• WHAT IS NEEDED:
The expected output is the complete listing, copied word for word.

------------------------------------------------------------

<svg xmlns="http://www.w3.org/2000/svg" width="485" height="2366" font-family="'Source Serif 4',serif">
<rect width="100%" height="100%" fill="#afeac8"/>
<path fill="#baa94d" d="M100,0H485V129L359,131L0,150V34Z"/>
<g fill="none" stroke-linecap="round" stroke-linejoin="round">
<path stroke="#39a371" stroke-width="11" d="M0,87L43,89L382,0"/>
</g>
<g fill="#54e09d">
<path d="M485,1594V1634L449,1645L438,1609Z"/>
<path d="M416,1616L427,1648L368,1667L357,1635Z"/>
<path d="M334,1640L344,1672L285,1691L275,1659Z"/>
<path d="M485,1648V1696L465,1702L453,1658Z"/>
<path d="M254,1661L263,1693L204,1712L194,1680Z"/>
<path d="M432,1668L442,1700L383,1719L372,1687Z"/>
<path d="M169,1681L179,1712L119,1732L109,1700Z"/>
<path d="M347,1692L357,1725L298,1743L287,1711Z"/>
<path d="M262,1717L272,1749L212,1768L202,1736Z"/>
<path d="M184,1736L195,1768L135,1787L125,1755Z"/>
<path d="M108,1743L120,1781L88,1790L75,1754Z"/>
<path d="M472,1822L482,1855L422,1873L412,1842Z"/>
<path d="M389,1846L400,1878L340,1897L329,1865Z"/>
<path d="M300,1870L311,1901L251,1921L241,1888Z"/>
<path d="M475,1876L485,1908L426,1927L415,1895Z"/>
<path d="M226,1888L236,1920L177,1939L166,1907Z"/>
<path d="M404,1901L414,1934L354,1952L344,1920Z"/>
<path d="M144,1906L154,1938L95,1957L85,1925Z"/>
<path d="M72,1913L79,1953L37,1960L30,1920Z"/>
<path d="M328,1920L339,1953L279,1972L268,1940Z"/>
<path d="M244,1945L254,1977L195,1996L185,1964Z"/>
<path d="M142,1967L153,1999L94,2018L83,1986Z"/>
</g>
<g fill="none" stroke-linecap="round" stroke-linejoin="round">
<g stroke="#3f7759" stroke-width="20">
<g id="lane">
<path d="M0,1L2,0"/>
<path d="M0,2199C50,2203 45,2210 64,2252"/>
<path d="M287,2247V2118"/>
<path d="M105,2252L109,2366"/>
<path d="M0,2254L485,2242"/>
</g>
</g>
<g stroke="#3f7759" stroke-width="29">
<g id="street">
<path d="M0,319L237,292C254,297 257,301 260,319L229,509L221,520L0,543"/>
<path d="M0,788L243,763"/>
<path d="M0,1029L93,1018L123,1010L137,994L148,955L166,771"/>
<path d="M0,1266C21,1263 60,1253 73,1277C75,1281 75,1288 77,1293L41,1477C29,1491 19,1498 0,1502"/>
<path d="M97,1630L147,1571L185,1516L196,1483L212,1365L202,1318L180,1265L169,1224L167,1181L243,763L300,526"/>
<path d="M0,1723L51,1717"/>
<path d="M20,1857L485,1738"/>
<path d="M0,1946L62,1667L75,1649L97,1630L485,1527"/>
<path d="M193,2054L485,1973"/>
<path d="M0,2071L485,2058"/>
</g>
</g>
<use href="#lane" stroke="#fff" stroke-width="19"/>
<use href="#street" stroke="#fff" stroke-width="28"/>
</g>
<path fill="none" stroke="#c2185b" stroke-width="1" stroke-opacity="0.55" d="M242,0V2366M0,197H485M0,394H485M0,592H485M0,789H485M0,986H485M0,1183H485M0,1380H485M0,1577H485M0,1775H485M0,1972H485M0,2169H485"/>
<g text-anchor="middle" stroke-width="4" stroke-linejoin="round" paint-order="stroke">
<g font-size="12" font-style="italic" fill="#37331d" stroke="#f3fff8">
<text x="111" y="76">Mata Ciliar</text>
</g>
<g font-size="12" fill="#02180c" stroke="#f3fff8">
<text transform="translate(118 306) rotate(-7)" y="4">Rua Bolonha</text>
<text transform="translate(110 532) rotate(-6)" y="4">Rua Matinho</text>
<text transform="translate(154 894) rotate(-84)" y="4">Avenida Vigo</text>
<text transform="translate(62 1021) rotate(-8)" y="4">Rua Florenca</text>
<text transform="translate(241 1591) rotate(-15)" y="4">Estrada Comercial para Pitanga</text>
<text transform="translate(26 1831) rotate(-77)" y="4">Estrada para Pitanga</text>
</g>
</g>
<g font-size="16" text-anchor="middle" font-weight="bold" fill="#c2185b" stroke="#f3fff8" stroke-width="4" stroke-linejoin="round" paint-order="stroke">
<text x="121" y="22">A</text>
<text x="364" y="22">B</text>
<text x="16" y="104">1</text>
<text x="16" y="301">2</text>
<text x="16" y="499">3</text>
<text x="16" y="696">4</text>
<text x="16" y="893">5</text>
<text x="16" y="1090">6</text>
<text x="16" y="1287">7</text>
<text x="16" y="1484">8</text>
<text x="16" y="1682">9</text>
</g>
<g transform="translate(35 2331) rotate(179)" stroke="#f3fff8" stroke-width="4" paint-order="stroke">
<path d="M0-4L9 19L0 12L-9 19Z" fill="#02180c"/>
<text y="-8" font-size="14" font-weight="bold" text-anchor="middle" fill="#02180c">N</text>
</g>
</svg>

------------------------------------------------------------

• ANSWER TO THIS TASK:
<svg xmlns="http://www.w3.org/2000/svg" width="485" height="2366" font-family="'Source Serif 4',serif">
<rect width="100%" height="100%" fill="#afeac8"/>
<path fill="#baa94d" d="M100,0H485V129L359,131L0,150V34Z"/>
<g fill="none" stroke-linecap="round" stroke-linejoin="round">
<path stroke="#39a371" stroke-width="11" d="M0,87L43,89L382,0"/>
</g>
<g fill="#54e09d">
<path d="M485,1594V1634L449,1645L438,1609Z"/>
<path d="M416,1616L427,1648L368,1667L357,1635Z"/>
<path d="M334,1640L344,1672L285,1691L275,1659Z"/>
<path d="M485,1648V1696L465,1702L453,1658Z"/>
<path d="M254,1661L263,1693L204,1712L194,1680Z"/>
<path d="M432,1668L442,1700L383,1719L372,1687Z"/>
<path d="M169,1681L179,1712L119,1732L109,1700Z"/>
<path d="M347,1692L357,1725L298,1743L287,1711Z"/>
<path d="M262,1717L272,1749L212,1768L202,1736Z"/>
<path d="M184,1736L195,1768L135,1787L125,1755Z"/>
<path d="M108,1743L120,1781L88,1790L75,1754Z"/>
<path d="M472,1822L482,1855L422,1873L412,1842Z"/>
<path d="M389,1846L400,1878L340,1897L329,1865Z"/>
<path d="M300,1870L311,1901L251,1921L241,1888Z"/>
<path d="M475,1876L485,1908L426,1927L415,1895Z"/>
<path d="M226,1888L236,1920L177,1939L166,1907Z"/>
<path d="M404,1901L414,1934L354,1952L344,1920Z"/>
<path d="M144,1906L154,1938L95,1957L85,1925Z"/>
<path d="M72,1913L79,1953L37,1960L30,1920Z"/>
<path d="M328,1920L339,1953L279,1972L268,1940Z"/>
<path d="M244,1945L254,1977L195,1996L185,1964Z"/>
<path d="M142,1967L153,1999L94,2018L83,1986Z"/>
</g>
<g fill="none" stroke-linecap="round" stroke-linejoin="round">
<g stroke="#3f7759" stroke-width="20">
<g id="lane">
<path d="M0,1L2,0"/>
<path d="M0,2199C50,2203 45,2210 64,2252"/>
<path d="M287,2247V2118"/>
<path d="M105,2252L109,2366"/>
<path d="M0,2254L485,2242"/>
</g>
</g>
<g stroke="#3f7759" stroke-width="29">
<g id="street">
<path d="M0,319L237,292C254,297 257,301 260,319L229,509L221,520L0,543"/>
<path d="M0,788L243,763"/>
<path d="M0,1029L93,1018L123,1010L137,994L148,955L166,771"/>
<path d="M0,1266C21,1263 60,1253 73,1277C75,1281 75,1288 77,1293L41,1477C29,1491 19,1498 0,1502"/>
<path d="M97,1630L147,1571L185,1516L196,1483L212,1365L202,1318L180,1265L169,1224L167,1181L243,763L300,526"/>
<path d="M0,1723L51,1717"/>
<path d="M20,1857L485,1738"/>
<path d="M0,1946L62,1667L75,1649L97,1630L485,1527"/>
<path d="M193,2054L485,1973"/>
<path d="M0,2071L485,2058"/>
</g>
</g>
<use href="#lane" stroke="#fff" stroke-width="19"/>
<use href="#street" stroke="#fff" stroke-width="28"/>
</g>
<path fill="none" stroke="#c2185b" stroke-width="1" stroke-opacity="0.55" d="M242,0V2366M0,197H485M0,394H485M0,592H485M0,789H485M0,986H485M0,1183H485M0,1380H485M0,1577H485M0,1775H485M0,1972H485M0,2169H485"/>
<g text-anchor="middle" stroke-width="4" stroke-linejoin="round" paint-order="stroke">
<g font-size="12" font-style="italic" fill="#37331d" stroke="#f3fff8">
<text x="111" y="76">Mata Ciliar</text>
</g>
<g font-size="12" fill="#02180c" stroke="#f3fff8">
<text transform="translate(118 306) rotate(-7)" y="4">Rua Bolonha</text>
<text transform="translate(110 532) rotate(-6)" y="4">Rua Matinho</text>
<text transform="translate(154 894) rotate(-84)" y="4">Avenida Vigo</text>
<text transform="translate(62 1021) rotate(-8)" y="4">Rua Florenca</text>
<text transform="translate(241 1591) rotate(-15)" y="4">Estrada Comercial para Pitanga</text>
<text transform="translate(26 1831) rotate(-77)" y="4">Estrada para Pitanga</text>
</g>
</g>
<g font-size="16" text-anchor="middle" font-weight="bold" fill="#c2185b" stroke="#f3fff8" stroke-width="4" stroke-linejoin="round" paint-order="stroke">
<text x="121" y="22">A</text>
<text x="364" y="22">B</text>
<text x="16" y="104">1</text>
<text x="16" y="301">2</text>
<text x="16" y="499">3</text>
<text x="16" y="696">4</text>
<text x="16" y="893">5</text>
<text x="16" y="1090">6</text>
<text x="16" y="1287">7</text>
<text x="16" y="1484">8</text>
<text x="16" y="1682">9</text>
</g>
<g transform="translate(35 2331) rotate(179)" stroke="#f3fff8" stroke-width="4" paint-order="stroke">
<path d="M0-4L9 19L0 12L-9 19Z" fill="#02180c"/>
<text y="-8" font-size="14" font-weight="bold" text-anchor="middle" fill="#02180c">N</text>
</g>
</svg>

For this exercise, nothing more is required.